2. Konzepte. Nach Maßgabe der angewendeten Koordinationsmechanismen zeichnen sich drei Varianten der E. ab (Rall, 1975; Esdar, 1980; Frey, 1981): imperative, indikative und kooperative E. Dabei überwiegt einerseits die ex-ante-Koordination (imperative E.), andererseits die ex-post-Koordination (indikative und kooperative E.). Die Entwicklung der Konzepte wurde unterschiedlich begründet. Zunächst wurden die Nachfragesog- und Lohnkostendrucktheorie herangezogen. Die wirtschaftliche Instabilität der siebziger Jahre führte jedoch zu der Forderung, auch Gewinndruck- und Verteilungskampftheorien zu berücksichtigen. Dagegen wurde die E. aus monetaristischer Sicht (Monetarismus) als erfolglos angesehen und abgelehnt. Die Neue Politische Ökonomie führte zu der Forderung, die politische Dimension des Inflationsprozesses zu berücksichtigen (Woll, 1971; Frey, 1981). Die politischen und institutionellen Voraussetzungen der E. sind seit Beginn der achtziger Jahre in den Vordergrund gerückt. Neue empirische Untersuchungen sprechen dafür, daß konfliktabsorbierende Mechanismen (Lohndrift, Dezentralisierung der Tarifverhandlungen, Austrittsoption) eine wesentliche Voraussetzung für eine von den Verbänden mitgetragene Einkommenspolitik sind (Armingeon, 1983). Jedoch wird gegen freiwillige Übereinkünfte zwischen den Verbänden und staatlichen Instanzen eingewendet, daß die Verbände nicht legitimiert seien, an den wirtschaftspolitischen Entscheidungen mitzuwirken, da ihnen das politische Mandat hierfür fehle (Streit, 1979). Andererseits wird vorgeschlagen, die Gewerkschaften z.B. an der finanziellen Verantwortung für die Arbeitslosenversicherung zu beteiligen und auf diesem Wege eine direkte Rückkopplung von der Arbeitsmarktlage auf die Lohnabschlüsse institutionell zu verankern, ohne die Tarifautonomie zu beeinträchtigen (Risch, 1983).

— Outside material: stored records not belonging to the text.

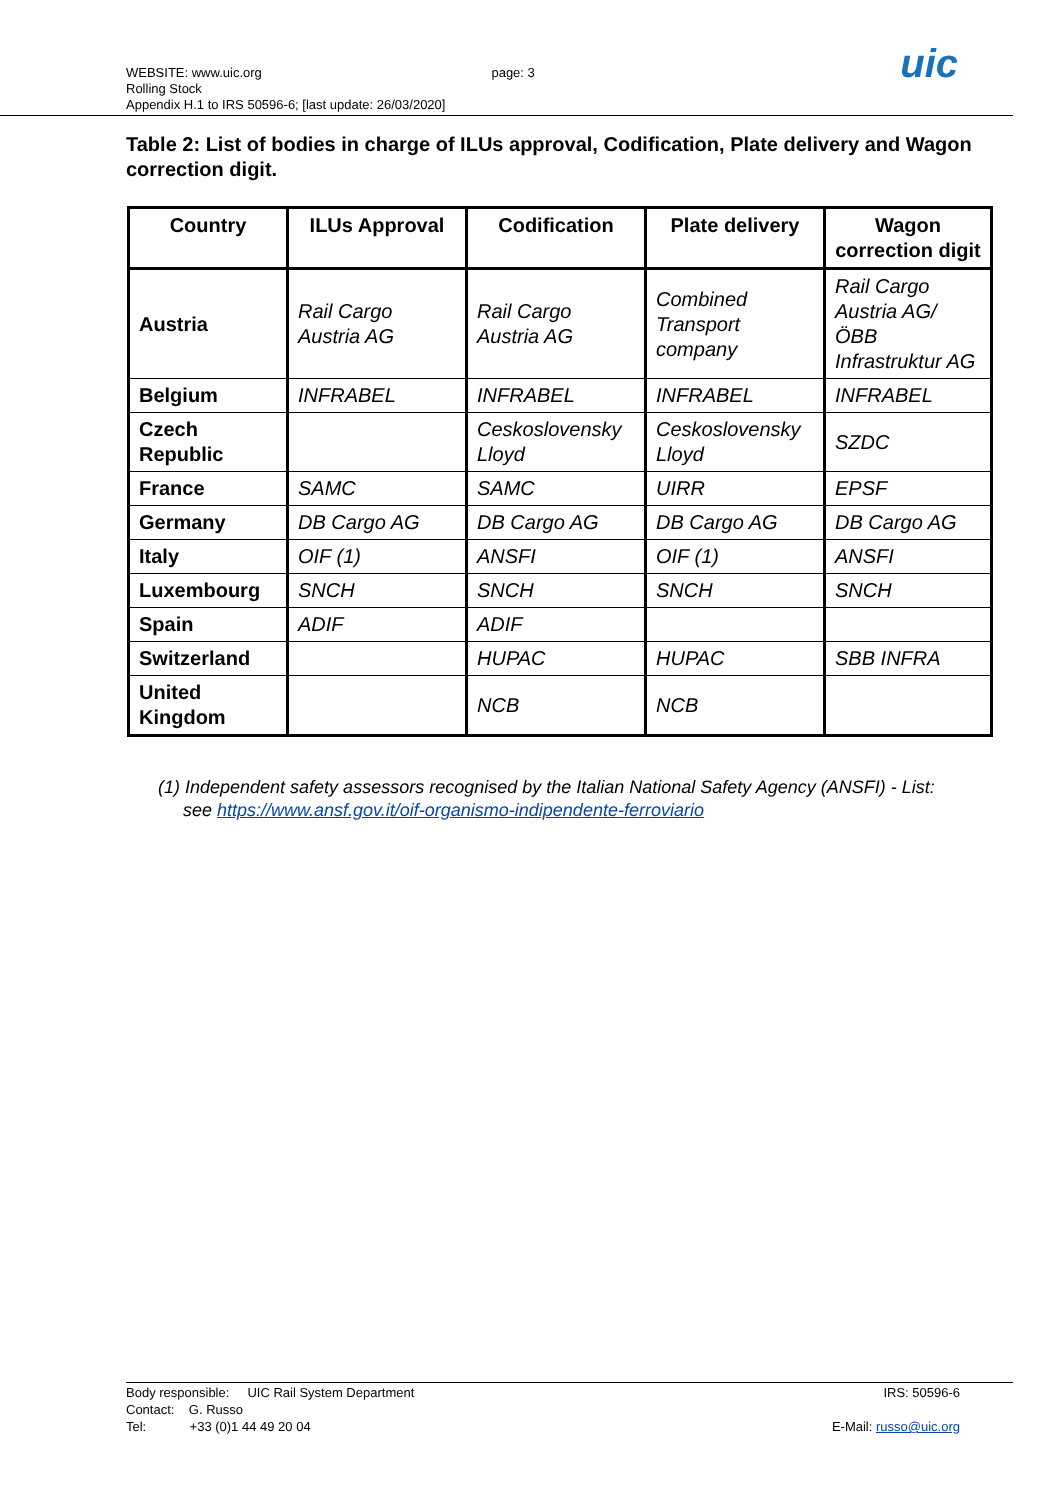WEBSITE: www.uic.org page: 3
Rolling Stock
Appendix H.1 to IRS 50596-6; [last update: 26/03/2020]
uic
Table 2: List of bodies in charge of ILUs approval, Codification, Plate delivery and Wagon correction digit.
| Country | ILUs Approval | Codification | Plate delivery | Wagon correction digit |
| --- | --- | --- | --- | --- |
| Austria | Rail Cargo Austria AG | Rail Cargo Austria AG | Combined Transport company | Rail Cargo Austria AG/ ÖBB Infrastruktur AG |
| Belgium | INFRABEL | INFRABEL | INFRABEL | INFRABEL |
| Czech Republic | | Ceskoslovensky Lloyd | Ceskoslovensky Lloyd | SZDC |
| France | SAMC | SAMC | UIRR | EPSF |
| Germany | DB Cargo AG | DB Cargo AG | DB Cargo AG | DB Cargo AG |
| Italy | OIF (1) | ANSFI | OIF (1) | ANSFI |
| Luxembourg | SNCH | SNCH | SNCH | SNCH |
| Spain | ADIF | ADIF | | |
| Switzerland | | HUPAC | HUPAC | SBB INFRA |
| United Kingdom | | NCB | NCB | |
(1) Independent safety assessors recognised by the Italian National Safety Agency (ANSFI) - List:
see https://www.ansf.gov.it/oif-organismo-indipendente-ferroviario
Body responsible: UIC Rail System Department IRS: 50596-6
Contact: G. Russo
Tel: +33 (0)1 44 49 20 04 E-Mail: russo@uic.org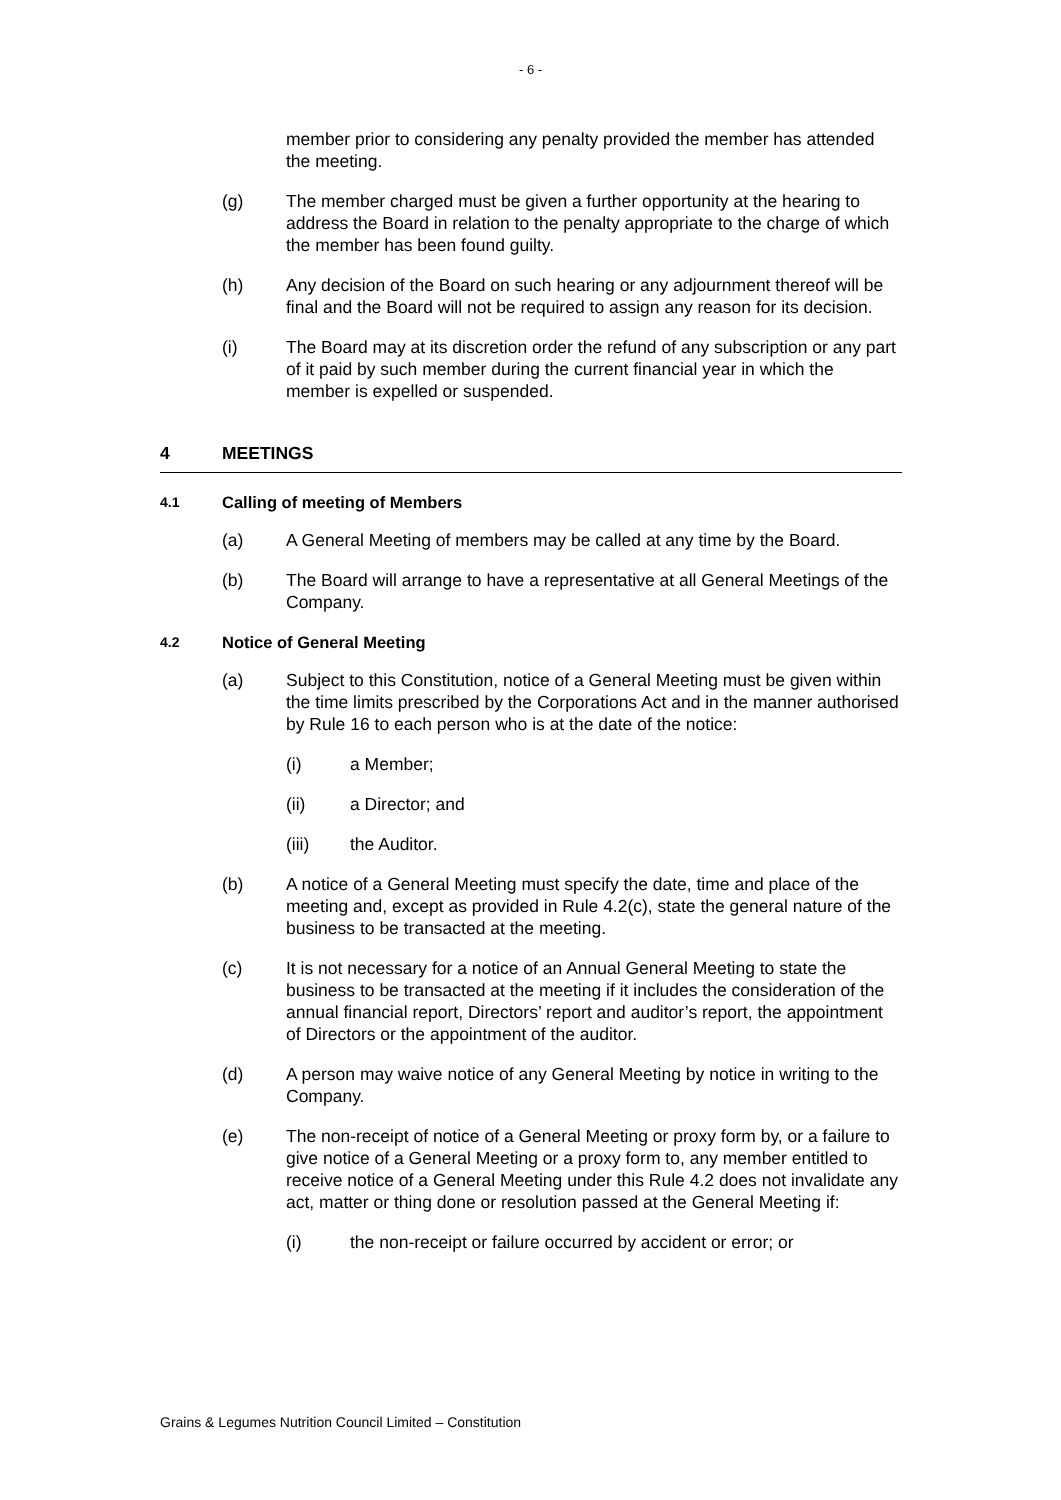- 6 -
member prior to considering any penalty provided the member has attended the meeting.
(g) The member charged must be given a further opportunity at the hearing to address the Board in relation to the penalty appropriate to the charge of which the member has been found guilty.
(h) Any decision of the Board on such hearing or any adjournment thereof will be final and the Board will not be required to assign any reason for its decision.
(i) The Board may at its discretion order the refund of any subscription or any part of it paid by such member during the current financial year in which the member is expelled or suspended.
4 MEETINGS
4.1 Calling of meeting of Members
(a) A General Meeting of members may be called at any time by the Board.
(b) The Board will arrange to have a representative at all General Meetings of the Company.
4.2 Notice of General Meeting
(a) Subject to this Constitution, notice of a General Meeting must be given within the time limits prescribed by the Corporations Act and in the manner authorised by Rule 16 to each person who is at the date of the notice:
(i) a Member;
(ii) a Director; and
(iii) the Auditor.
(b) A notice of a General Meeting must specify the date, time and place of the meeting and, except as provided in Rule 4.2(c), state the general nature of the business to be transacted at the meeting.
(c) It is not necessary for a notice of an Annual General Meeting to state the business to be transacted at the meeting if it includes the consideration of the annual financial report, Directors’ report and auditor’s report, the appointment of Directors or the appointment of the auditor.
(d) A person may waive notice of any General Meeting by notice in writing to the Company.
(e) The non-receipt of notice of a General Meeting or proxy form by, or a failure to give notice of a General Meeting or a proxy form to, any member entitled to receive notice of a General Meeting under this Rule 4.2 does not invalidate any act, matter or thing done or resolution passed at the General Meeting if:
(i) the non-receipt or failure occurred by accident or error; or
Grains & Legumes Nutrition Council Limited – Constitution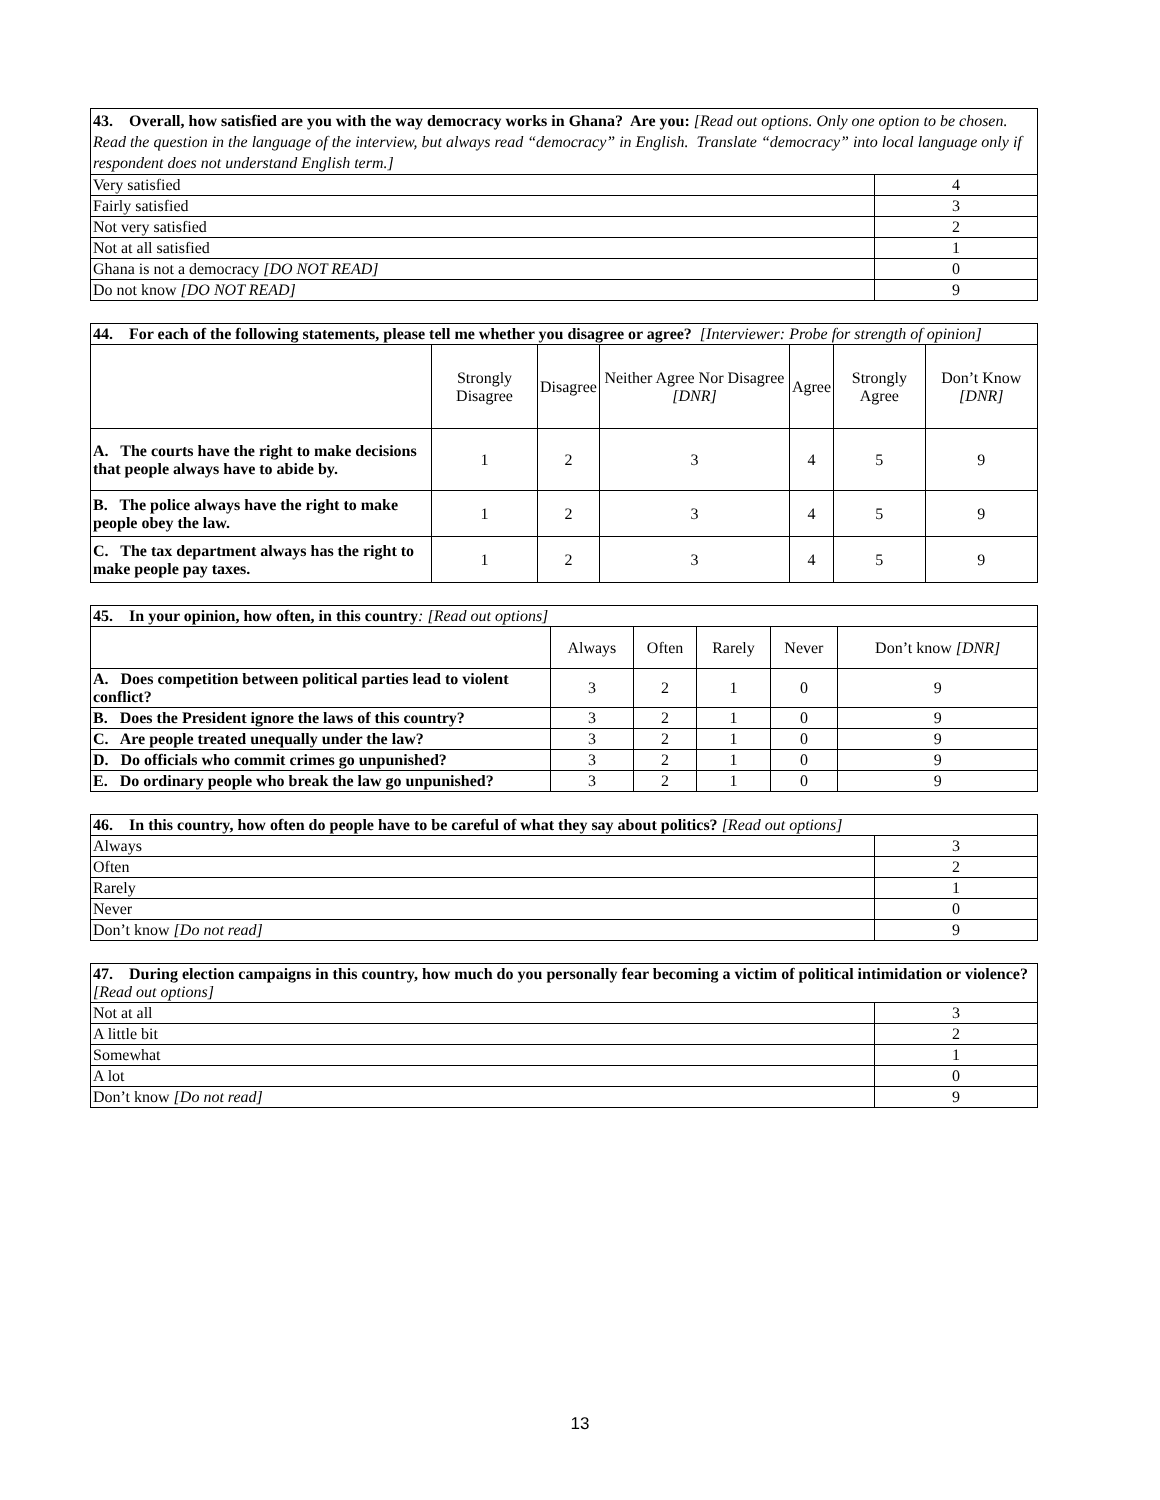| 43. Overall, how satisfied are you with the way democracy works in Ghana? Are you: [Read out options. Only one option to be chosen. Read the question in the language of the interview, but always read “democracy” in English. Translate “democracy” into local language only if respondent does not understand English term.] | |
| Very satisfied | 4 |
| Fairly satisfied | 3 |
| Not very satisfied | 2 |
| Not at all satisfied | 1 |
| Ghana is not a democracy [DO NOT READ] | 0 |
| Do not know [DO NOT READ] | 9 |
| 44. For each of the following statements, please tell me whether you disagree or agree? [Interviewer: Probe for strength of opinion] | | | | | | |
| | Strongly Disagree | Disagree | Neither Agree Nor Disagree [DNR] | Agree | Strongly Agree | Don’t Know [DNR] |
| A. The courts have the right to make decisions that people always have to abide by. | 1 | 2 | 3 | 4 | 5 | 9 |
| B. The police always have the right to make people obey the law. | 1 | 2 | 3 | 4 | 5 | 9 |
| C. The tax department always has the right to make people pay taxes. | 1 | 2 | 3 | 4 | 5 | 9 |
| 45. In your opinion, how often, in this country : [Read out options] | | | | | |
| | Always | Often | Rarely | Never | Don’t know [DNR] |
| A. Does competition between political parties lead to violent conflict? | 3 | 2 | 1 | 0 | 9 |
| B. Does the President ignore the laws of this country? | 3 | 2 | 1 | 0 | 9 |
| C. Are people treated unequally under the law? | 3 | 2 | 1 | 0 | 9 |
| D. Do officials who commit crimes go unpunished? | 3 | 2 | 1 | 0 | 9 |
| E. Do ordinary people who break the law go unpunished? | 3 | 2 | 1 | 0 | 9 |
| 46. In this country, how often do people have to be careful of what they say about politics? [Read out options] | |
| Always | 3 |
| Often | 2 |
| Rarely | 1 |
| Never | 0 |
| Don’t know [Do not read] | 9 |
| 47. During election campaigns in this country, how much do you personally fear becoming a victim of political intimidation or violence? [Read out options] | |
| Not at all | 3 |
| A little bit | 2 |
| Somewhat | 1 |
| A lot | 0 |
| Don’t know [Do not read] | 9 |
13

3. Instrumente und Anwendungsprobleme. Die E. wurde bisher - überwiegend fallweise, besonders zur Inflationsbekämpfung, - ohne geschlossene Ziel-Mittel-Konzeption und - in unterschiedlichen Formen, Zeitpunkten und Intensitäten angewendet. Soweit die E. jedoch als Teil der Stabilitätspolitik (Stabilisierungspolitik) gestaltet wird, strebt sie im besonderen die Stabilität der Einkommensentwicklung und die Erhaltung des Geldwertes an. Daher kommt den Methoden der Konfliktregelung zwischen den Organisationen der Arbeitgeber und Arbeitnehmer sowie den staatlichen Institutionen, Sparer- und Verbraucherverbänden eine zunehmende Bedeutung zu. Darüber hinaus erhält die Koordination der E. mit anderen Sachbereichen der Wirtschafts-(Theorie der Wirtschaftspolitik) und Sozialpolitik auf der nationalen, supra- und internationalen Ebene steigendes Gewicht. Dabei umfaßt die E. i.w.S. alle Maßnahmen zur Beeinflussung der Einkommensentwicklung. Dagegen strebt die E. i.e.S. vor allem die Stabilisierung der funktionellen Einkommen an. Dabei steht die Lohn-, Sozial- und Arbeitsmarktpolitik im Vordergrund, jedoch kommt der Beeinflussung der Nicht-Lohneinkommen gleichfalls hohe Bedeutung zu.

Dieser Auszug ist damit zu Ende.